* _What you will do_
Reproduce, unchanged, the part of the items that opens with the line containing "December 01, 2019" and closes with the line containing "### Day 2: December 02, 2019", including both of those lines and nothing else.

[Data in this exercise]

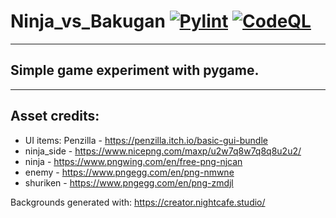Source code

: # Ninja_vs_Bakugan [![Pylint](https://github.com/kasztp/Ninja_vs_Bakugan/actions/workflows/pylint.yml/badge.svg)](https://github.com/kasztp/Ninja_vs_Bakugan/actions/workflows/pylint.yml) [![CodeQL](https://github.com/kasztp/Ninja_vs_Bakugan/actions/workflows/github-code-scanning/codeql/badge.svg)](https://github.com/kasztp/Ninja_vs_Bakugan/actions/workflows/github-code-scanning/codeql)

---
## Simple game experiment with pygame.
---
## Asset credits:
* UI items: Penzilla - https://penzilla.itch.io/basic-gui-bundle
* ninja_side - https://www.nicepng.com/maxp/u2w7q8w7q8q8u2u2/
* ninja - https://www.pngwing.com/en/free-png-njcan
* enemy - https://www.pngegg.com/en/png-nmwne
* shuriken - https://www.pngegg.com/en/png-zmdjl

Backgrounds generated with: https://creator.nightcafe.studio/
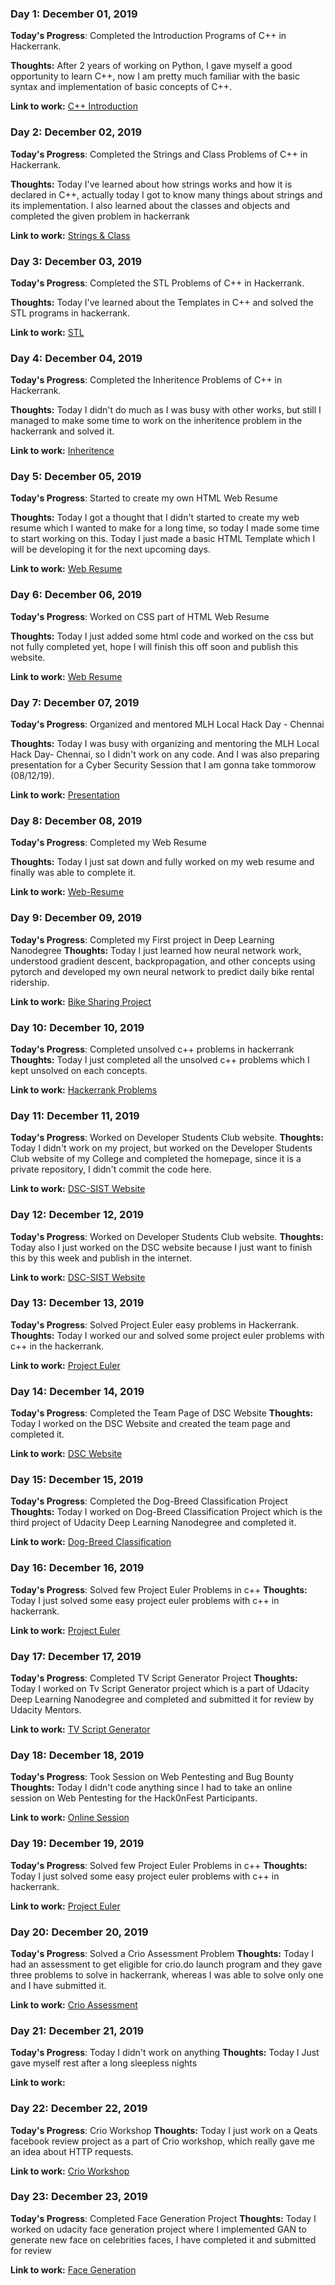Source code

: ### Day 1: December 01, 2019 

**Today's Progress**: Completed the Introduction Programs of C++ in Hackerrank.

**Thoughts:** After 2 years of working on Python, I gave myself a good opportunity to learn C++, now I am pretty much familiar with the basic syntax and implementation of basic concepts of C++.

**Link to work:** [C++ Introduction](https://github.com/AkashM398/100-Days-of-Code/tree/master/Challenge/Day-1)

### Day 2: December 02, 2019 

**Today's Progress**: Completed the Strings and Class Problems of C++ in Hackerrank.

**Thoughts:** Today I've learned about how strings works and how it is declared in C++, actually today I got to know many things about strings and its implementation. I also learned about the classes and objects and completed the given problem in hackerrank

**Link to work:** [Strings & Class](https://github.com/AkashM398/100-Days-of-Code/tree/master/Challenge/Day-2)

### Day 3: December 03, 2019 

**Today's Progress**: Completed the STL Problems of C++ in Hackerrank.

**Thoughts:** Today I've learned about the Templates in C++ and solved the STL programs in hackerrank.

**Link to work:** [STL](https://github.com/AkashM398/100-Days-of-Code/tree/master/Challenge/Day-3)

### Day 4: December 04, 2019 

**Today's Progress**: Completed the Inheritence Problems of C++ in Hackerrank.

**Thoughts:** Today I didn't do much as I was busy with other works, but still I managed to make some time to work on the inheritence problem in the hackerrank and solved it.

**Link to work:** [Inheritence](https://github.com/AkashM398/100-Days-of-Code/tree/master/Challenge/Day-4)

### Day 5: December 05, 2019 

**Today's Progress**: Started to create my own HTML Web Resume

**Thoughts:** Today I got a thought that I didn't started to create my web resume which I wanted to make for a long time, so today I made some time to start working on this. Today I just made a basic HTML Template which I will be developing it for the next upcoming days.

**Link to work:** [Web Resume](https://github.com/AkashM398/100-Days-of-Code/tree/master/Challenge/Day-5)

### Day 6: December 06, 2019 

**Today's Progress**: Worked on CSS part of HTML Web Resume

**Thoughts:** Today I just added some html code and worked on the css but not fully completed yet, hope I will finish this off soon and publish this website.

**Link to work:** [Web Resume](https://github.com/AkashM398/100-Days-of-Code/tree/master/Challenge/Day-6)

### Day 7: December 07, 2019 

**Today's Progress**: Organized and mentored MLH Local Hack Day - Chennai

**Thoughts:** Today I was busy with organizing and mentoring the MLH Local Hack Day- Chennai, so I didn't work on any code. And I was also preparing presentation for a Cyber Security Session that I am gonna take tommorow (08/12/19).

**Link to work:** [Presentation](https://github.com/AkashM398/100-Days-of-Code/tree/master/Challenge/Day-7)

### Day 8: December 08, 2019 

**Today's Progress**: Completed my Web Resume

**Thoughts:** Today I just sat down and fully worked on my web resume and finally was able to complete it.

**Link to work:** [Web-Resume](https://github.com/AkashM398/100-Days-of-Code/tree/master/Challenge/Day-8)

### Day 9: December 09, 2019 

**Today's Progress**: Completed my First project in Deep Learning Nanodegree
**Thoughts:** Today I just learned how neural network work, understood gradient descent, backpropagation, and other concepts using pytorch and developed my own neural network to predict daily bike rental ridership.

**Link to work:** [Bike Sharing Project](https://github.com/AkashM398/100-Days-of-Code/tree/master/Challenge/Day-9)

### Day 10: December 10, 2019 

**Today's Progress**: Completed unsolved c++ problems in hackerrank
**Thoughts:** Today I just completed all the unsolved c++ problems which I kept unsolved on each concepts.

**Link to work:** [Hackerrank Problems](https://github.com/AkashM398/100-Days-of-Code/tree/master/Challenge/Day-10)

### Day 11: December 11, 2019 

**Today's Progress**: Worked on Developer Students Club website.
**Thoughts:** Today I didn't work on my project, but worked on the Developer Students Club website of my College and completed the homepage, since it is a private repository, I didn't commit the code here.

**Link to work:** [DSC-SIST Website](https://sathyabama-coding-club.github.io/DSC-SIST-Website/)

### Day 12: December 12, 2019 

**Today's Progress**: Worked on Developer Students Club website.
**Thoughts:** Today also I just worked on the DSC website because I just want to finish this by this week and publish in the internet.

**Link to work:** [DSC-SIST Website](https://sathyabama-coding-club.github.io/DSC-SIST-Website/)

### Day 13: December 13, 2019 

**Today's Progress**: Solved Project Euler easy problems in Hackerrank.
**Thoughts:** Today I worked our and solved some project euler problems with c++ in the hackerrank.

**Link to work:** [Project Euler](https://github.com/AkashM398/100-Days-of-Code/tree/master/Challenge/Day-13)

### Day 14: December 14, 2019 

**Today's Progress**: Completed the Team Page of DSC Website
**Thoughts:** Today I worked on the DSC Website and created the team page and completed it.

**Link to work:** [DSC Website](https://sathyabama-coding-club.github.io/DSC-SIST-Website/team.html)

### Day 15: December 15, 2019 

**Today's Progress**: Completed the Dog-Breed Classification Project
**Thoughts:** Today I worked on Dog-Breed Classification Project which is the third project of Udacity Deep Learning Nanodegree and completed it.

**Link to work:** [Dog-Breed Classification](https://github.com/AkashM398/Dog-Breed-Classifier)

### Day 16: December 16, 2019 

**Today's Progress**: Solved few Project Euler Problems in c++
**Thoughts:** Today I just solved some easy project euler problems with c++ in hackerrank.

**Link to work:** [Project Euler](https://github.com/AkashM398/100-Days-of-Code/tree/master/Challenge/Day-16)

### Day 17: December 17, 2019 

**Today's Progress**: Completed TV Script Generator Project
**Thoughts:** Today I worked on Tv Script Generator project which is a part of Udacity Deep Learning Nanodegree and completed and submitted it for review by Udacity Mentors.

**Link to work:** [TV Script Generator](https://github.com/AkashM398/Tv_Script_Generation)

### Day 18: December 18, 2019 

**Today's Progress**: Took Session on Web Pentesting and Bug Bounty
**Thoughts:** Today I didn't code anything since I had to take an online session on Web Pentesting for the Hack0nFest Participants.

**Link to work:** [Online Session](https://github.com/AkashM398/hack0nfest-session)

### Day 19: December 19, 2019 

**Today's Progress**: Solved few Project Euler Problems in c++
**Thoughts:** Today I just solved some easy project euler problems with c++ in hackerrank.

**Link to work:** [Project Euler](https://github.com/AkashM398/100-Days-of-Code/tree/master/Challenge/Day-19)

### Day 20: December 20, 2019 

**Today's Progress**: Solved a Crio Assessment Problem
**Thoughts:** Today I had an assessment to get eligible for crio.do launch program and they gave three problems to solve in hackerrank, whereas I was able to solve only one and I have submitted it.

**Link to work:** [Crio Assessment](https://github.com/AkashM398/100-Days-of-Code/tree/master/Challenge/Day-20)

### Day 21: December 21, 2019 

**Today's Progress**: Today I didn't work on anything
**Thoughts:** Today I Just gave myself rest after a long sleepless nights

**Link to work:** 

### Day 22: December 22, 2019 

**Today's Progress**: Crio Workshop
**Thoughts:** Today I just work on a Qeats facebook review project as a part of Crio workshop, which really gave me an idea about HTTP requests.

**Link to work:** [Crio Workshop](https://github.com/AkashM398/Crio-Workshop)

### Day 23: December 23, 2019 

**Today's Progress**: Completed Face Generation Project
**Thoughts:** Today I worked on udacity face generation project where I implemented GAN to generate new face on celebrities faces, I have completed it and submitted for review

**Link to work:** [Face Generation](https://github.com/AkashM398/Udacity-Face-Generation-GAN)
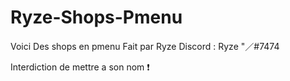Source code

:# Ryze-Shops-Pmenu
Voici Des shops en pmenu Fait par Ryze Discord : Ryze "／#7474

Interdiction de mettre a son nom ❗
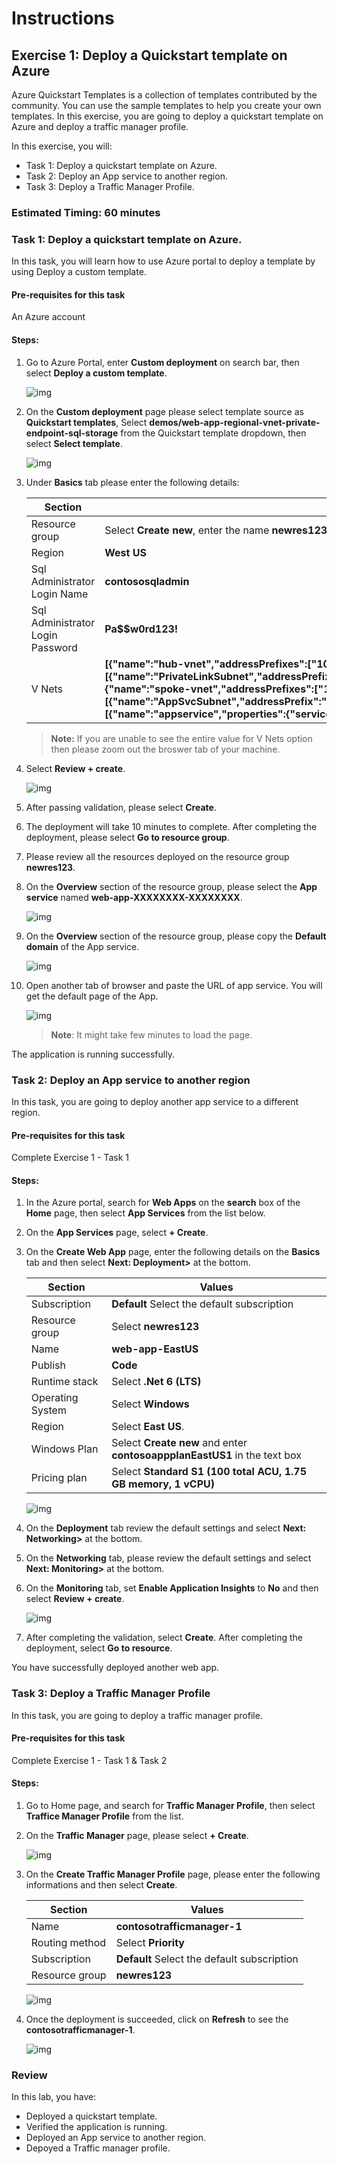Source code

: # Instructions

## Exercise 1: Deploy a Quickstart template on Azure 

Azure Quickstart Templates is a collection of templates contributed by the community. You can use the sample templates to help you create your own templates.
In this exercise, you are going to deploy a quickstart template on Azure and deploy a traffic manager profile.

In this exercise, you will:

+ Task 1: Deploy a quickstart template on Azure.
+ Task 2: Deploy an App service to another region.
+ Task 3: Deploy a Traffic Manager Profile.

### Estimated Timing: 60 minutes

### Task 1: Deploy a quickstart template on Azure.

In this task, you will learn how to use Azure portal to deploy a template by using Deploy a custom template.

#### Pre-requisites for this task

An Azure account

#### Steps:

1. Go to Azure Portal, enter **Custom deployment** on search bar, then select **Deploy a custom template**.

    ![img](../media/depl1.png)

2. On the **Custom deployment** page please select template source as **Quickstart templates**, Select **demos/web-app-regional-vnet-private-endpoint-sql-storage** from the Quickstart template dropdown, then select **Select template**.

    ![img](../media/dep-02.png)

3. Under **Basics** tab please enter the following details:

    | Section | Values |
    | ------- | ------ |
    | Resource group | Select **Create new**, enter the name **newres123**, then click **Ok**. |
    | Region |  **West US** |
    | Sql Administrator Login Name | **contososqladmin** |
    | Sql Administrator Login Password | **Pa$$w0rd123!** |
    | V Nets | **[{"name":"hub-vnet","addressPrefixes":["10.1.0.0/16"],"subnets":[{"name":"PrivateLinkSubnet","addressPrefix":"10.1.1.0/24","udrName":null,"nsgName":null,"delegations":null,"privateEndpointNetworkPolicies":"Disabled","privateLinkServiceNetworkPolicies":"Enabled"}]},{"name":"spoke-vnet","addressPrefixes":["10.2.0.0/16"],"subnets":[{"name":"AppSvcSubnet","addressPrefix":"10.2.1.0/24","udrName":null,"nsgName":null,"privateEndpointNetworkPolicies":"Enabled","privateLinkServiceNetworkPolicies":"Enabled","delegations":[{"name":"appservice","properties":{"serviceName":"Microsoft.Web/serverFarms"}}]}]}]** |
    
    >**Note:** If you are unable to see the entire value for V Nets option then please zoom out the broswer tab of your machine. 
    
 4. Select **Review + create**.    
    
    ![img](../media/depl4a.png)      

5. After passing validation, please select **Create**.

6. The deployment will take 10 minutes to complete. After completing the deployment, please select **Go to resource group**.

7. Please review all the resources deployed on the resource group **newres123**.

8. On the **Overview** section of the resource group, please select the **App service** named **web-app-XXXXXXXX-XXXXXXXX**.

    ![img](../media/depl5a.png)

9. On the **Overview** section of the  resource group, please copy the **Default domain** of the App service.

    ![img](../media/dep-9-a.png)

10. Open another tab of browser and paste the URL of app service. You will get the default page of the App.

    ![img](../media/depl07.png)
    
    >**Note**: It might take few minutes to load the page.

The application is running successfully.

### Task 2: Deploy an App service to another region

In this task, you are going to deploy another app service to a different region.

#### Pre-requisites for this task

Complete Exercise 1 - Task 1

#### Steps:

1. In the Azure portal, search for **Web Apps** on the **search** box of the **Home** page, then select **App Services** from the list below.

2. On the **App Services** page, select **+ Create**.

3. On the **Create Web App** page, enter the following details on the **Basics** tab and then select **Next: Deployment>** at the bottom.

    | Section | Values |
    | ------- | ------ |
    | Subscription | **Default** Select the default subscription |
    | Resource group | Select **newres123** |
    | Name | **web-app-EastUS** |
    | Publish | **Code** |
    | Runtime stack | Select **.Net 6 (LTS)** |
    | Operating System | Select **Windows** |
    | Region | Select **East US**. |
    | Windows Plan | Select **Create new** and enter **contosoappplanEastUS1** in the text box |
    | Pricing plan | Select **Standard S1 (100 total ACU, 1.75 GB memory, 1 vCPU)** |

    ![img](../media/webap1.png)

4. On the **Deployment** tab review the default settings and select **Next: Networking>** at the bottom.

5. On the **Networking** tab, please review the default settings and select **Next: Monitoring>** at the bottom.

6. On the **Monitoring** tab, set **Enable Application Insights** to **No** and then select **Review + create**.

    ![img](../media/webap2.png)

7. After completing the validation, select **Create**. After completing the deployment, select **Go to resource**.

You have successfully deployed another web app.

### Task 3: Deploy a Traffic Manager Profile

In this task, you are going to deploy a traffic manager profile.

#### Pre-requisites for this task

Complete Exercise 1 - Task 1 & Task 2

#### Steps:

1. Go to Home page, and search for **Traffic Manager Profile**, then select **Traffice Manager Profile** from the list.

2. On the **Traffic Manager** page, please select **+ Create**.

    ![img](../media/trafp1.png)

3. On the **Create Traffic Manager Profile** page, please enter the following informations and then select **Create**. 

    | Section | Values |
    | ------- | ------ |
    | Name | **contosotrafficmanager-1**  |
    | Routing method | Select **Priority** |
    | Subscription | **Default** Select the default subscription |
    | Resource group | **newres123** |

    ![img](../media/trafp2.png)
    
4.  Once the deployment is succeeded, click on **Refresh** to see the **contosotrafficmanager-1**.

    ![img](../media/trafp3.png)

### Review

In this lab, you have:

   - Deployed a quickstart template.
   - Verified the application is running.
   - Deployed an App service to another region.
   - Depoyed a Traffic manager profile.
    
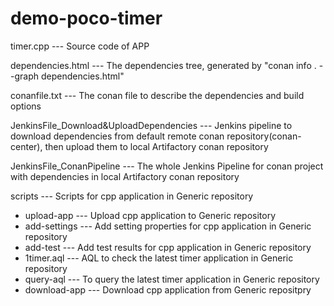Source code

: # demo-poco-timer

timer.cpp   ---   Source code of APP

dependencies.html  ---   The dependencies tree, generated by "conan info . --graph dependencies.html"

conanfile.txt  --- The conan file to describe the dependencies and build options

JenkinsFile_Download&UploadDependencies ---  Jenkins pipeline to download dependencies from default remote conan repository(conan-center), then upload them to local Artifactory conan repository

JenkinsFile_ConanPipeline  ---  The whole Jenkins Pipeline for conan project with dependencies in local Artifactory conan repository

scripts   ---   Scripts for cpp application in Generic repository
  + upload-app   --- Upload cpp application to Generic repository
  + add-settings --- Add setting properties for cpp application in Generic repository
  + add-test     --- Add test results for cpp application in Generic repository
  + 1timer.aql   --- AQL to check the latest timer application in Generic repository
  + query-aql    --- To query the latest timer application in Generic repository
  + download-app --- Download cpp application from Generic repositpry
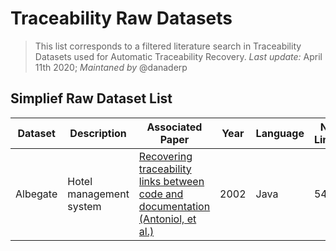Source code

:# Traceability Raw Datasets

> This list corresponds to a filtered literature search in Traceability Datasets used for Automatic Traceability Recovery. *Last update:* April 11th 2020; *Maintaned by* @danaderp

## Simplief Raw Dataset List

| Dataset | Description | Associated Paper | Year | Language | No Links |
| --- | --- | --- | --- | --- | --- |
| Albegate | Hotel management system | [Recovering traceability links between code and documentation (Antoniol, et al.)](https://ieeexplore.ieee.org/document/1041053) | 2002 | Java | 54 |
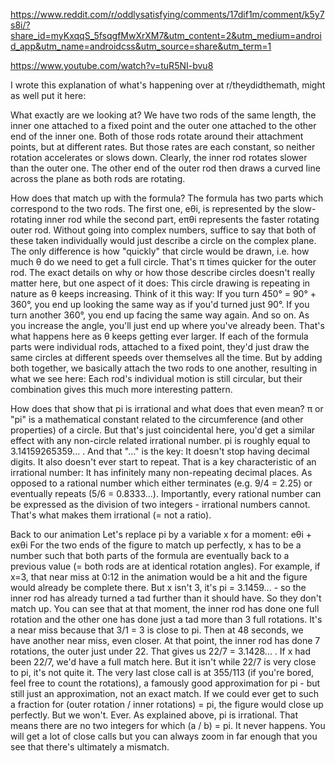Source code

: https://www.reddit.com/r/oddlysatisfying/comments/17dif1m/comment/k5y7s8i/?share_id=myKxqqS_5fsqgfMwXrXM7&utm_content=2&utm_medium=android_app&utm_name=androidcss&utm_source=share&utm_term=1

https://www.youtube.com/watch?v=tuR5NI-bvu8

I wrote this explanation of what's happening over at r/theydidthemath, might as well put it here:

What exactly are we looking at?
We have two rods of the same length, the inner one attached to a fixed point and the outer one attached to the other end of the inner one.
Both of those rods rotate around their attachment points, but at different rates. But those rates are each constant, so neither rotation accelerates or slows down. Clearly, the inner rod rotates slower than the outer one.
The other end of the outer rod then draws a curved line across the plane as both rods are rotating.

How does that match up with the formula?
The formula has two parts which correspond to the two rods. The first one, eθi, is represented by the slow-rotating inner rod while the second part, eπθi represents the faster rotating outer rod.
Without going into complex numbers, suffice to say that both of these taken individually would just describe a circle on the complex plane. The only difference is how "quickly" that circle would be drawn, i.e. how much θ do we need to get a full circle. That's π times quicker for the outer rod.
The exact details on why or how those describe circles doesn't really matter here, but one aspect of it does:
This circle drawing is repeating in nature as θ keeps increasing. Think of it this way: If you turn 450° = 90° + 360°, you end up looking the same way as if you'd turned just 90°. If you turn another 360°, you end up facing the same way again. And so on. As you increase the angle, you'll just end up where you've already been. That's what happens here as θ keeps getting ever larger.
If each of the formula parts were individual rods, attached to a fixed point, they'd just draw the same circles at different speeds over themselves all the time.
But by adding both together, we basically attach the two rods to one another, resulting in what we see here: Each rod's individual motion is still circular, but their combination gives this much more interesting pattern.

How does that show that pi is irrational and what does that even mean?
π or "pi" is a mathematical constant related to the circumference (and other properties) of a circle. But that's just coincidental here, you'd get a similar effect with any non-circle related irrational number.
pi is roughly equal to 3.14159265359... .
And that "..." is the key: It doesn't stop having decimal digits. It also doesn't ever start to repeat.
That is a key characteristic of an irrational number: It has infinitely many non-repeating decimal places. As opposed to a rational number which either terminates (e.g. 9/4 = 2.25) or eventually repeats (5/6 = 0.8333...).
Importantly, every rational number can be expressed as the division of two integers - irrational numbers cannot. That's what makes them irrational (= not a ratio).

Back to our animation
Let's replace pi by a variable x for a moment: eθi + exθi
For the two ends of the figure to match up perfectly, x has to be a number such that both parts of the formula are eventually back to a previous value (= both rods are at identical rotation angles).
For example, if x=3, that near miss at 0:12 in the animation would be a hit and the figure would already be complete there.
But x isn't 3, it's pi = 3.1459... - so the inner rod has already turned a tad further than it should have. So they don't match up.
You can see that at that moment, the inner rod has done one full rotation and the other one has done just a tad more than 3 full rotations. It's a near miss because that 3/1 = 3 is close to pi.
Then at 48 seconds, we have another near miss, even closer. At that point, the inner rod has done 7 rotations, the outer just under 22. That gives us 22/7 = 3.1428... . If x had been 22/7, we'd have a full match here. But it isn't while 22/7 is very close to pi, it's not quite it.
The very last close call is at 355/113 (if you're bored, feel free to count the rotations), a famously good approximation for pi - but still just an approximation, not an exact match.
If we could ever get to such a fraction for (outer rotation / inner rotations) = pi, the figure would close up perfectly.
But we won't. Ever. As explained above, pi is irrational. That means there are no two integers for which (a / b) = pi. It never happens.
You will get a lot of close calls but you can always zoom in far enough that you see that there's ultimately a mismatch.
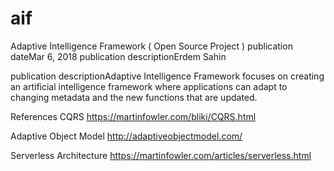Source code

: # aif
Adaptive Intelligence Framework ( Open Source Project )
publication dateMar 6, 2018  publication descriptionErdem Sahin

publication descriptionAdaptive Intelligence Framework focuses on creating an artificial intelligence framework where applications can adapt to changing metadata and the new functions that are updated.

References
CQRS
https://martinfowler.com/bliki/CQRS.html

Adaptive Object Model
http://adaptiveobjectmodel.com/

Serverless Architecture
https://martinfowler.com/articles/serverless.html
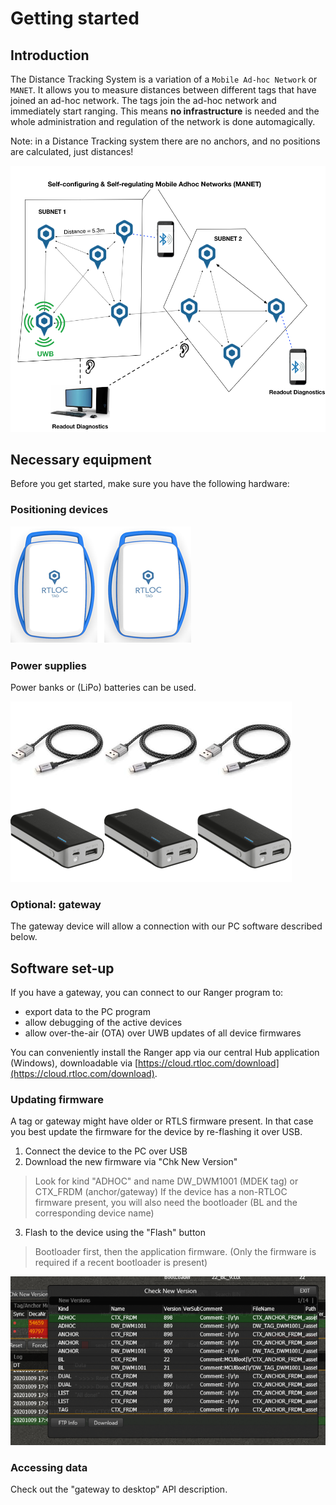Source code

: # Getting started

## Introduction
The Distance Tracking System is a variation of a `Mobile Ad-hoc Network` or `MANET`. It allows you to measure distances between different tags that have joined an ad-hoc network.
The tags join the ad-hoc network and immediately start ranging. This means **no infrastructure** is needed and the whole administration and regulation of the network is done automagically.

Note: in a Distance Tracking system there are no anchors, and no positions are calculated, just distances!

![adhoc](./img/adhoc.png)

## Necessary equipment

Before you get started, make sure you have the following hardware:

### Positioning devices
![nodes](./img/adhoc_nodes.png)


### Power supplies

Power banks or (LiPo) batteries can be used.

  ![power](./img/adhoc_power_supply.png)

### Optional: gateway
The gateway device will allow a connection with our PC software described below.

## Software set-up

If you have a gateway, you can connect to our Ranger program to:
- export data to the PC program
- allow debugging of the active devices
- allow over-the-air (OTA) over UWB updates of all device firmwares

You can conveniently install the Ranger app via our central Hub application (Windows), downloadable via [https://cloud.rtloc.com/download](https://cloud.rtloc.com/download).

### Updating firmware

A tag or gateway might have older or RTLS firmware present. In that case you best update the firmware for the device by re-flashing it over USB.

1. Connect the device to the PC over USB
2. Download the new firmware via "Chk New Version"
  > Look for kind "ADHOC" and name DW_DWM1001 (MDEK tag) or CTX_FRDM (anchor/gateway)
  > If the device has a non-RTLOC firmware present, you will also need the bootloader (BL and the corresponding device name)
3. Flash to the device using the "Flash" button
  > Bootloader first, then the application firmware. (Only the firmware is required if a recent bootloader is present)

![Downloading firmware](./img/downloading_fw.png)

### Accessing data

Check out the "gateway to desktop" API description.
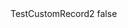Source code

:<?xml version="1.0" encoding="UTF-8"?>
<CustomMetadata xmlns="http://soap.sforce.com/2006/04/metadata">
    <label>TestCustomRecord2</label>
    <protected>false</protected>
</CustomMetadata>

[/Data in this exercise]

* _Answer to the exercise_
: ### Day 1: December 01, 2019 

**Today's Progress**: Completed the Introduction Programs of C++ in Hackerrank.

**Thoughts:** After 2 years of working on Python, I gave myself a good opportunity to learn C++, now I am pretty much familiar with the basic syntax and implementation of basic concepts of C++.

**Link to work:** [C++ Introduction](https://github.com/AkashM398/100-Days-of-Code/tree/master/Challenge/Day-1)

### Day 2: December 02, 2019 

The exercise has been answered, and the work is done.